SunnySoCal さん 詳しい資料をありがとうございました。翻訳をしてくださって大変助かります。エベロリムスはドイツで治験中の薬なのですね。3579でsumitoさんが話していらしゃった薬と同じようですね。GISTに効果的だと分かるといいです。ところで私が読んだページでは投与希望者を募集していたようです。日本で治験に参加する人を募集しているということなのでしょうか?どなたか治験等についても教えてください。

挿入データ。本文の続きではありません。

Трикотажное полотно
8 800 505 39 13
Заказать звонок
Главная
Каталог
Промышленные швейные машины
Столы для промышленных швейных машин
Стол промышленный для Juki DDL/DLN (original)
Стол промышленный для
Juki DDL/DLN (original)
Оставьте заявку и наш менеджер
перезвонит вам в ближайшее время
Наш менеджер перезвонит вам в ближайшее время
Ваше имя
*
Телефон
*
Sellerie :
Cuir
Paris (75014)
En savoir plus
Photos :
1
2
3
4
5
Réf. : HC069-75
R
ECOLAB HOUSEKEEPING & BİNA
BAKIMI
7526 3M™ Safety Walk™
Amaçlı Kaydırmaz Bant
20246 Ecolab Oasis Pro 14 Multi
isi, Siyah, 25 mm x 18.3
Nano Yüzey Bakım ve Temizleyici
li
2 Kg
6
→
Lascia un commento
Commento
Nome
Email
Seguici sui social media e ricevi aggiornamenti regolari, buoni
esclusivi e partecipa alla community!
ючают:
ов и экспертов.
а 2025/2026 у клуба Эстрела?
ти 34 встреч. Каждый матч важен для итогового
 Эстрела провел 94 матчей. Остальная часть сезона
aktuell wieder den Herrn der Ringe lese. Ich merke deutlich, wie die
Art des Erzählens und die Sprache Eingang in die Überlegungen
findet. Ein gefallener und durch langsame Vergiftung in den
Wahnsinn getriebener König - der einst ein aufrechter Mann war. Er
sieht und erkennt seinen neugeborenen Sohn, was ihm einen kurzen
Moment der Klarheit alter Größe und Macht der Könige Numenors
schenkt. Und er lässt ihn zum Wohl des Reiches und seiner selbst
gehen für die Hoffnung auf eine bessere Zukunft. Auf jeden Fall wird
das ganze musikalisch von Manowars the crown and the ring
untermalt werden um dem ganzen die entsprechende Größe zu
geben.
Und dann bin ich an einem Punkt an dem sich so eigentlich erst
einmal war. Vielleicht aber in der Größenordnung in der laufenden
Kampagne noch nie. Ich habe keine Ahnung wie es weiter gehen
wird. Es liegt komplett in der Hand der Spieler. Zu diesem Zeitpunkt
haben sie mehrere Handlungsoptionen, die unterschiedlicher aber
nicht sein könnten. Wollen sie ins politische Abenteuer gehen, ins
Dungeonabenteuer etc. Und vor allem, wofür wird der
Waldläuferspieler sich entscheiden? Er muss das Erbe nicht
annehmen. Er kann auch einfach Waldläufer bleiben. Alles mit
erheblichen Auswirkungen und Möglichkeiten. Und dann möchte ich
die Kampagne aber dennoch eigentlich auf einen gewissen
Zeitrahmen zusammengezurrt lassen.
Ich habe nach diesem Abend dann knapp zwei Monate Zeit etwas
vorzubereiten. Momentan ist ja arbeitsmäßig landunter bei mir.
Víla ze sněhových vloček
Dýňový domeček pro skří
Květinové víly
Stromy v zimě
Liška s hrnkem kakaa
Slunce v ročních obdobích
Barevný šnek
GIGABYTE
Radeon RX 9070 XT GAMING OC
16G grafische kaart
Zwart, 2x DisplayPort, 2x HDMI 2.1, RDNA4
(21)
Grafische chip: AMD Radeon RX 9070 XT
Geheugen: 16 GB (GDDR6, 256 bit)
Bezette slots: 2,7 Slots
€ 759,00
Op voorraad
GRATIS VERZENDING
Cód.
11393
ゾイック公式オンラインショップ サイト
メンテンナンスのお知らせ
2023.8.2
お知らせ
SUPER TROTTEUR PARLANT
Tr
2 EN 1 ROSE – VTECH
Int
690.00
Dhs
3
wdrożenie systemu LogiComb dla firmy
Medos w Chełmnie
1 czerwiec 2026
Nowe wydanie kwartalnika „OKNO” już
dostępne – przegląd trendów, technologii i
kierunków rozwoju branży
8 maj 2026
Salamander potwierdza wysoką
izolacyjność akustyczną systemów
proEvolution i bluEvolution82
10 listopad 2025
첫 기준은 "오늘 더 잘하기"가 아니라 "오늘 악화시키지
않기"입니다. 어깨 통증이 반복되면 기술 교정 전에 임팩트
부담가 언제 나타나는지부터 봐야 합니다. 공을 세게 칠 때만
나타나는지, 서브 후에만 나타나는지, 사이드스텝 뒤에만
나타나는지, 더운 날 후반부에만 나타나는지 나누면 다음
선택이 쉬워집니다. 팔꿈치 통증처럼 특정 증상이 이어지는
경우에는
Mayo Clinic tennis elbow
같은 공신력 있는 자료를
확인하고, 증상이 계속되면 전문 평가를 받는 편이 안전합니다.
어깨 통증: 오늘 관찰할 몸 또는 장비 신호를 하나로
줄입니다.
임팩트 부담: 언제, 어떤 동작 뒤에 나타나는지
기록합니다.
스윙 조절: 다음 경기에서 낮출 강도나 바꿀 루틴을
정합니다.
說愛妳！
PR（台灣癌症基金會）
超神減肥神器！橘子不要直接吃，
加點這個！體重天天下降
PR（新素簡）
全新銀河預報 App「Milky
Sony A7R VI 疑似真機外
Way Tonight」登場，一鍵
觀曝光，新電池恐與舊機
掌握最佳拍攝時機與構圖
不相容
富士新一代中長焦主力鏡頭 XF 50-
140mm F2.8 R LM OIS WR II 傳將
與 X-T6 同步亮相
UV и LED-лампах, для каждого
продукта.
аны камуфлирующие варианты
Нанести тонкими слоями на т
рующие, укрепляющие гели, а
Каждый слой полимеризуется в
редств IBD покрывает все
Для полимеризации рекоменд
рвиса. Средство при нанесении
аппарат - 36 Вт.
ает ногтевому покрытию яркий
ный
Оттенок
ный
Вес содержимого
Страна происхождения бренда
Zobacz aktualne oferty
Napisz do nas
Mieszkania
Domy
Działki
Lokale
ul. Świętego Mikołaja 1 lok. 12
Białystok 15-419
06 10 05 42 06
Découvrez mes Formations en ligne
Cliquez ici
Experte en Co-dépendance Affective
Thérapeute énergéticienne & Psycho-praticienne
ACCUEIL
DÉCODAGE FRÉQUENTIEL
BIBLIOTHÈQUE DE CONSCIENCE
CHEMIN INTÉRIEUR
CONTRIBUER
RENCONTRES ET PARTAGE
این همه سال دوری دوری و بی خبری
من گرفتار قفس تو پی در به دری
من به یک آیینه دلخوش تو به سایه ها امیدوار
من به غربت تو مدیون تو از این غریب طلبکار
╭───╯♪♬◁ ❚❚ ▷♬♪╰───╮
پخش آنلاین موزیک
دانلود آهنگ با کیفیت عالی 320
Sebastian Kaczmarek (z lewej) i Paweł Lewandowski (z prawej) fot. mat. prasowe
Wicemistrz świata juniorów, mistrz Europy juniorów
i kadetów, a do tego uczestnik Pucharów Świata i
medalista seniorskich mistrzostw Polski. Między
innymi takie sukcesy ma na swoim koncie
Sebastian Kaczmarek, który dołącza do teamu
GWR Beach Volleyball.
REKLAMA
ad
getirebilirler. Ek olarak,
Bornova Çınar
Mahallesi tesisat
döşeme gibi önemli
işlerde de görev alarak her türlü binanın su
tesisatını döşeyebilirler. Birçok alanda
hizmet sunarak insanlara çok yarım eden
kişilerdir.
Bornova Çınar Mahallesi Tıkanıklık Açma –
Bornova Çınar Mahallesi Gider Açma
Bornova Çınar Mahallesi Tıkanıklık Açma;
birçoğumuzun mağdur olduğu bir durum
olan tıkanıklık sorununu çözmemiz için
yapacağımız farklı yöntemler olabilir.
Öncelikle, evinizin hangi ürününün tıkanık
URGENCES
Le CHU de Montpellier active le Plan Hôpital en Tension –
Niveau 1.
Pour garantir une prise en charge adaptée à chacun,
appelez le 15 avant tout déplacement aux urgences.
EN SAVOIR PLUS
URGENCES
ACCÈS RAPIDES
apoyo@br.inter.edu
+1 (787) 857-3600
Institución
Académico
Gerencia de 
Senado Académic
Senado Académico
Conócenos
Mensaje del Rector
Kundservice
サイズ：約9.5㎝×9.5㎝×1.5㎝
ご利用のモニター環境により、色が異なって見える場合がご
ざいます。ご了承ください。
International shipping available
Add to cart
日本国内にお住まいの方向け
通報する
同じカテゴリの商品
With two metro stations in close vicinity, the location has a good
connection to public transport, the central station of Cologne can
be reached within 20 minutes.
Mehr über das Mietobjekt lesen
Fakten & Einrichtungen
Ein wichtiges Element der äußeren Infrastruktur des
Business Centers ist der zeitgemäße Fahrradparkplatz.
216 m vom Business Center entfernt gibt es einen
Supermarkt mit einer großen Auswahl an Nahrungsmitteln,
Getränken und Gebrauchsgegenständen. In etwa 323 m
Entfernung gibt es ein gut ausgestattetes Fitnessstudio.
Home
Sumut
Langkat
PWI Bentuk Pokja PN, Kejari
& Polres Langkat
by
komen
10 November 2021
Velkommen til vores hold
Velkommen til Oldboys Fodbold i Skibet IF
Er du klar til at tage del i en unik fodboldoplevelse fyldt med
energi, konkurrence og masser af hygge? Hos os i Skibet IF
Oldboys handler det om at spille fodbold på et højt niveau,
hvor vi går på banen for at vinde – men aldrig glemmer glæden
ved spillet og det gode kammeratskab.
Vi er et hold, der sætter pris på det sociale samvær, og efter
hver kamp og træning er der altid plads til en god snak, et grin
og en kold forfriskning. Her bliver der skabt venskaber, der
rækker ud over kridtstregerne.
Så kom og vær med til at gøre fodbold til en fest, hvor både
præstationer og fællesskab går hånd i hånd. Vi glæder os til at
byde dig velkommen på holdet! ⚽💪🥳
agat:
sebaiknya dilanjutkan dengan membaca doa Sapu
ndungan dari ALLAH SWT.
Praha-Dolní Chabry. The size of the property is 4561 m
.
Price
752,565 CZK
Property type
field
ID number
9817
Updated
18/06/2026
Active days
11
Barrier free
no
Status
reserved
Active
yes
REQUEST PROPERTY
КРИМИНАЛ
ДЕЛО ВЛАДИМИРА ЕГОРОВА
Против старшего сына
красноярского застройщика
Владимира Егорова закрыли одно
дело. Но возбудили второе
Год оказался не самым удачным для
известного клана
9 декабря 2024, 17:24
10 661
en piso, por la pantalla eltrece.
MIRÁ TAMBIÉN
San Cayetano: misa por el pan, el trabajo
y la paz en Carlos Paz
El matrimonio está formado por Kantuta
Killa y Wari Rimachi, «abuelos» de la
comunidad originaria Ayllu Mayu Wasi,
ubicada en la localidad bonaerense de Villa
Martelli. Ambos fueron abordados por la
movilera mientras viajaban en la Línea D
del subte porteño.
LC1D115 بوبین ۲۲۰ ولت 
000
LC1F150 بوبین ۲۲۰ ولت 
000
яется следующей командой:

ゆりさん、こんにちは。エベロリムスの治験は、そちらのページにもあったように、胃がん、腎臓がん、膵内分泌腫瘍について行われていますが、GISTに対する治験の予定はありません。海外(ドイツ)での治験もエベロリムスとグリベックのコンビネーション(カクテル服用)を試すもののようです。「がん患者のあきらめない診察室」では、海外や国内の治験に参加できないけれど、服用を希望する方のために用法・容量の指導と管理(経過観察)をしてくださるというもので、薬代のかからない治験ではなく、あくまで個人で購入した薬と治療の管理という形です。ドイツでの治験ではグリベック600mg+エベロリムス2.5mg/一日とあります。また腎細胞がんへの単剤での治験ではエベロリムス10mg/一日のようです。
Sumitoさん ありがとうございます。お礼が遅くなって申し訳ありません。「がん患者のあきらめない診察室」の募集の意味がよく分かりました。個人輸入となるといろいろな意味でなかなか手に入りにくい薬ということですね。これからも情報をよろしくお願いいたします。